There are currently more than 9,600 product liability complaints pending in a federal multidistrict litigation (MDL), which was established in 2011 for all claims over health problems and catastrophic implant failures linked to the metal-on-metal DePuy Pinnacle hip replacement system.
Given similar questions of fact and law, the cases have been centralized for discovery and coordinated pretrial proceedings before U.S. District Judge Ed Kinkeade in the Northern District of Texas, who has already presided over a number of early trial dates that were held to help the parties gauge how juries may respond to certain evidence that is likely to be repeated throughout the litigation.
Each of the hip replacement lawsuits allege that the DePuy Pinnacle metal-on-metal implant was defectively designed and unreasonably dangerous, causing the release of metallic debris that may result in failure of the artificial hip system.
Following a series of bellwether trials, and a similar request by Johnson & Johnson in August 2017, the Plaintiffs’ Steering Committee and lead counsels filed an omnibus motion (PDF) on February 5, calling for the orderly remand of claims back to the districts where they originated, so that individual trial dates can be set, or resolutions can be reached a case-by-case basis.
The motion calls for the Court to order each side to select 10 appropriate cases each to be remanded to courts in California, New York and Texas, for a total of 60 trials.
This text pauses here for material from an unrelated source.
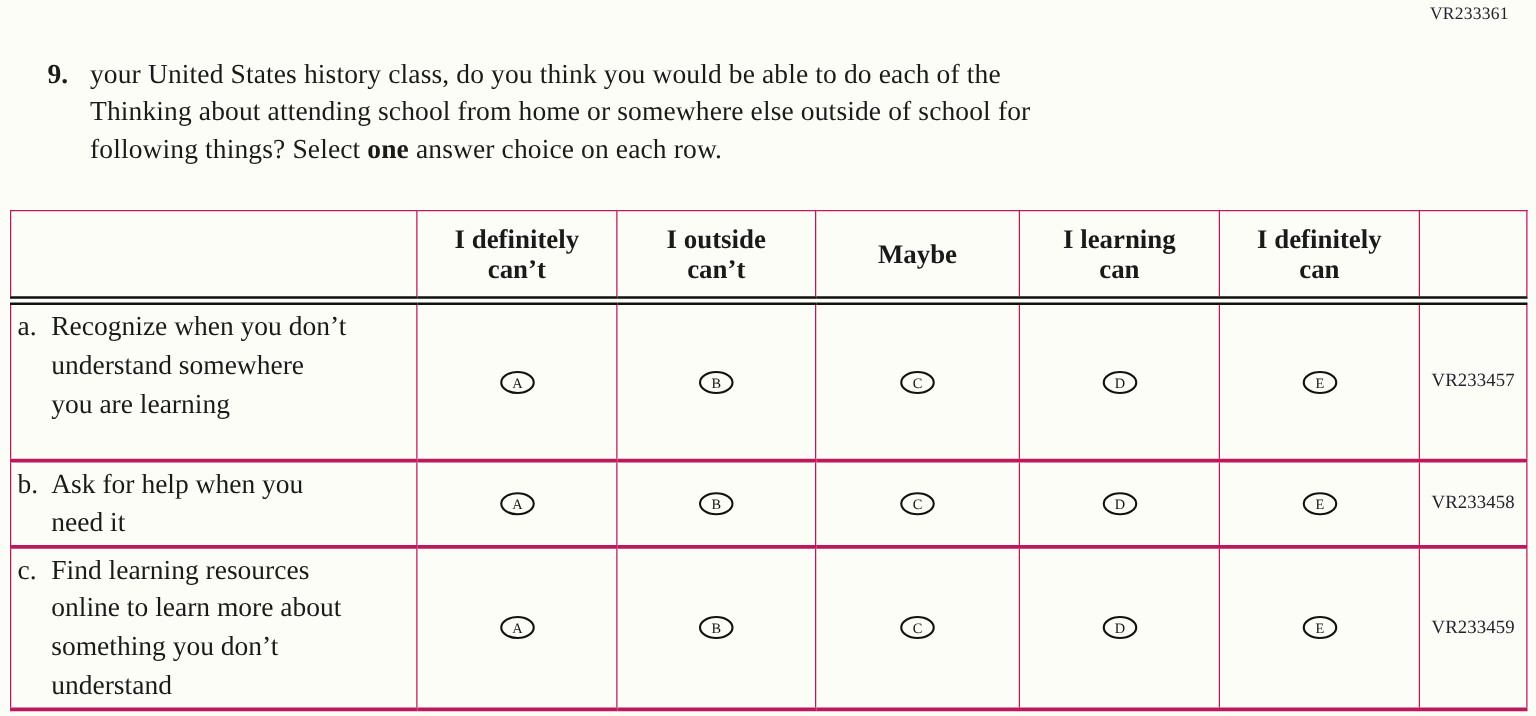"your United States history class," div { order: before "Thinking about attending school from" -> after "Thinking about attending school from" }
The motion indicates that cases can be quickly remanded and prepared for trial in those district courts.
Plaintiffs previously called for a similar staggered remand in July 2017.
The recent request comes following a number of large verdicts for plaintiffs in bellwether trials, yet lack of any progress with the manufacturer negotiating hip replacement settlements to resolve cases.
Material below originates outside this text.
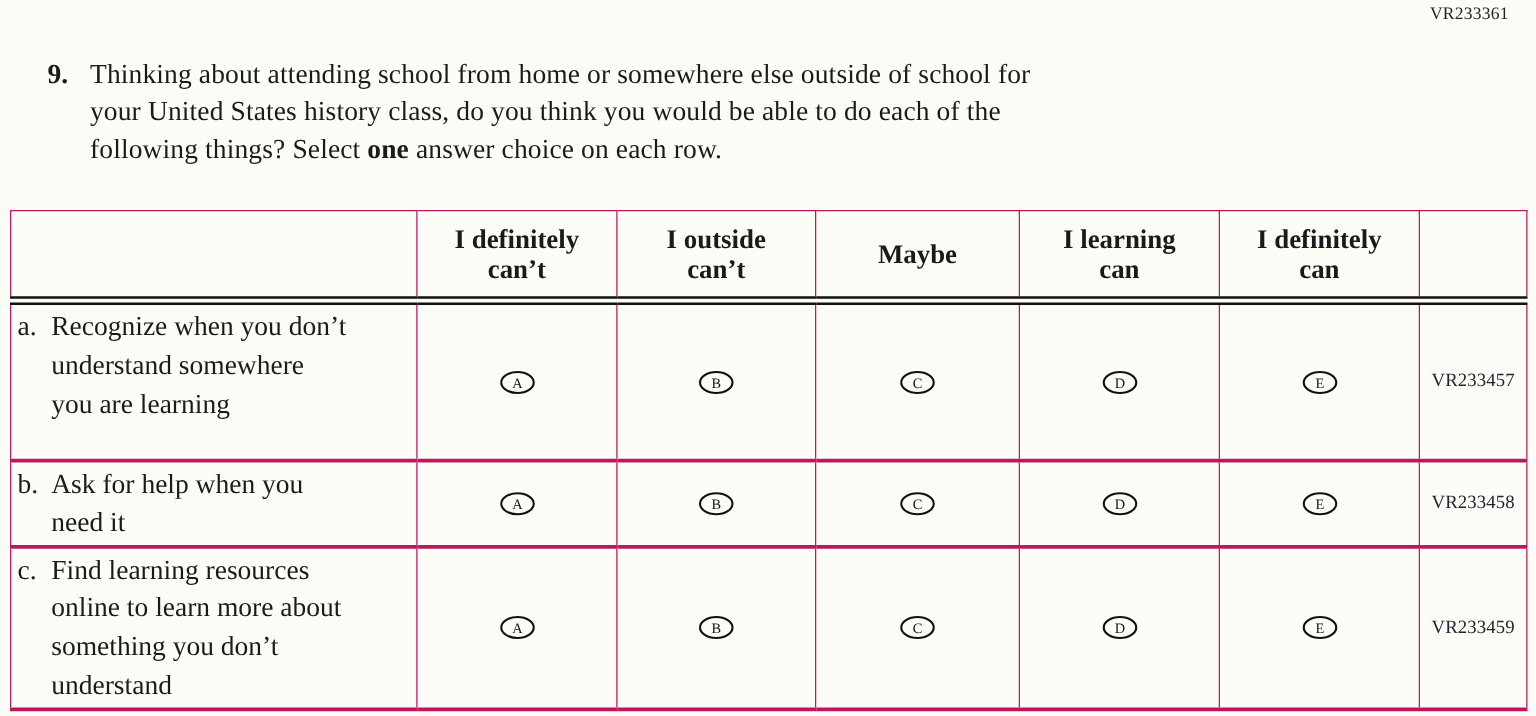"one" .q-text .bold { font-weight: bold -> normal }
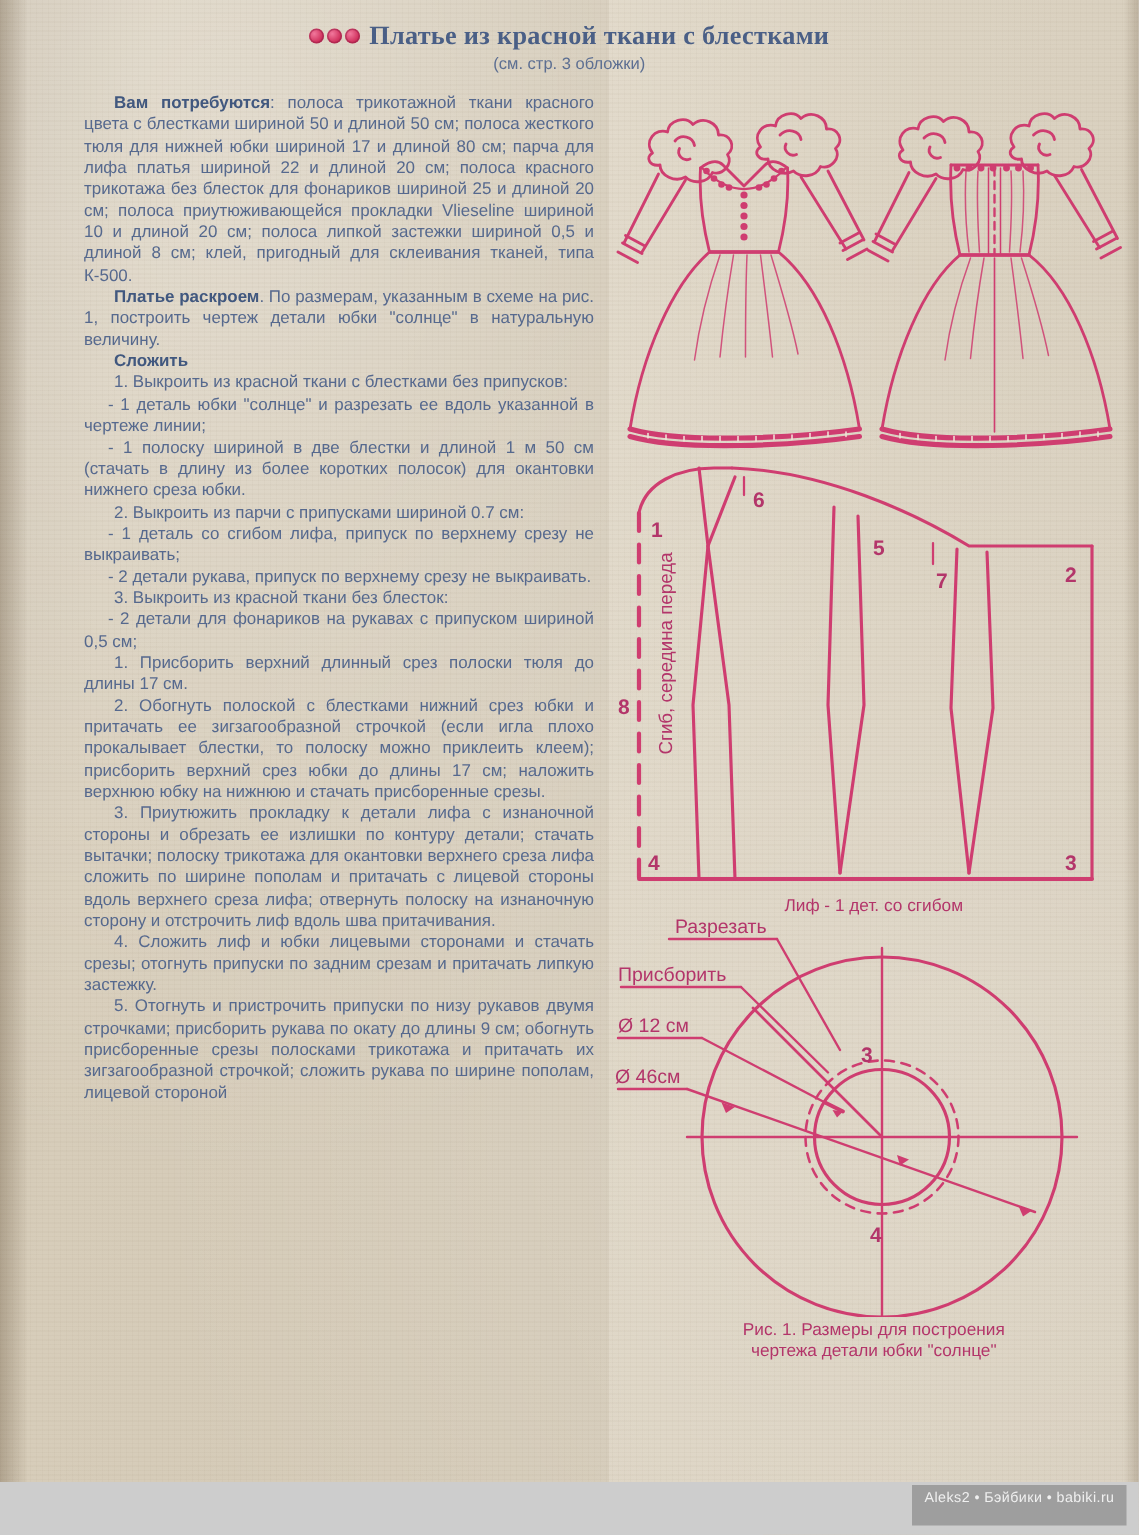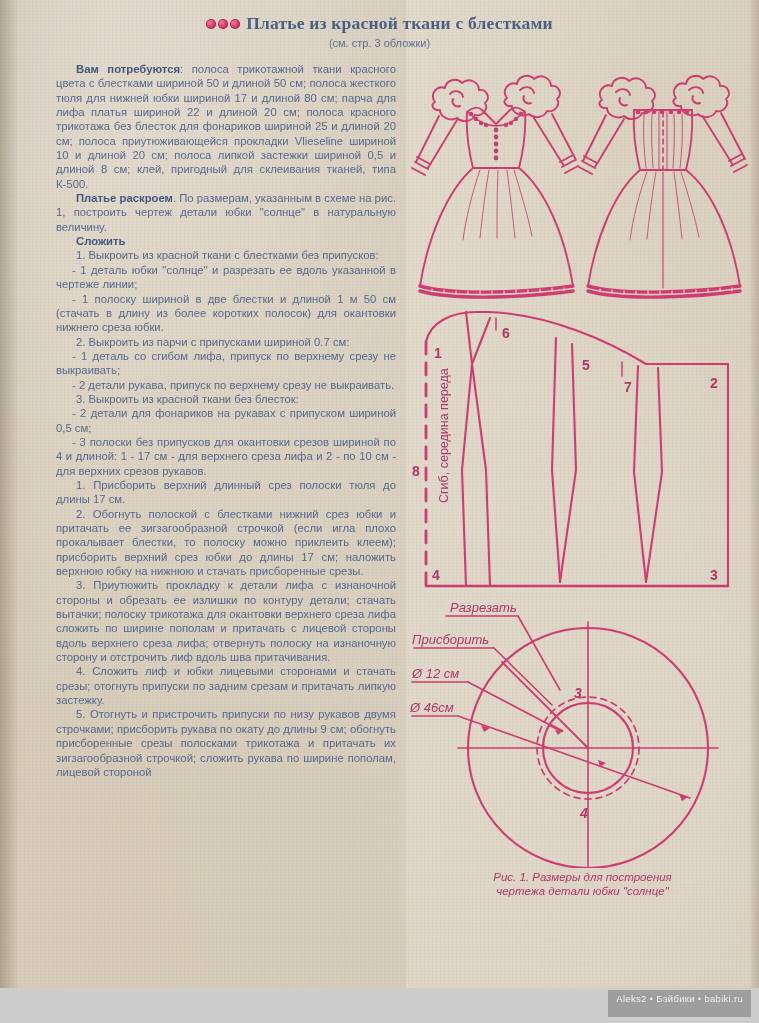"- 3 полоски без припусков" p.dash { html: <p>- 3 полоски без припусков для окантовки срезов шириной по 4 и длиной: 1 - 17 см - для верхнего среза лифа и 2 - по 10 см - для верхних срезов рукавов.</p> -> none }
In December 2016, Johnson & Johnson and its DePuy Orthopaedics subsidiary were hit with a staggering $1 billion verdict in a bellwether trial involving six plaintiffs. While the damages were later reduced to about $500 million, the verdict came after another jury award of $500 million for five plaintiffs in March 2016, which was later reduced to $151 million under Texas state damage caps. A plaintiff won $247 million in another trial last November.
While additional bellwether trials have been scheduled before Judge Kinkeade, Johnson & Johnson has indicated that it has no intention of settling cases for individuals who have experienced problems with DePuy Pinnacle implants.
Flooding the federal court system with a need to schedule more than 10,000 individual trials over the coming months and years could be daunting, as there are typically under 12,000 completed trials in all U.S. District Courts each year; including both civil and criminal trials.
Johnson & Johnson previously agreed to pay more than $2.4 billion to settle DePuy ASR metal hip lawsuits, which was a similar metal-on-metal hip system that was based on the DePuy Pinnacle design, yet recalled from the market a few years after it was introduced.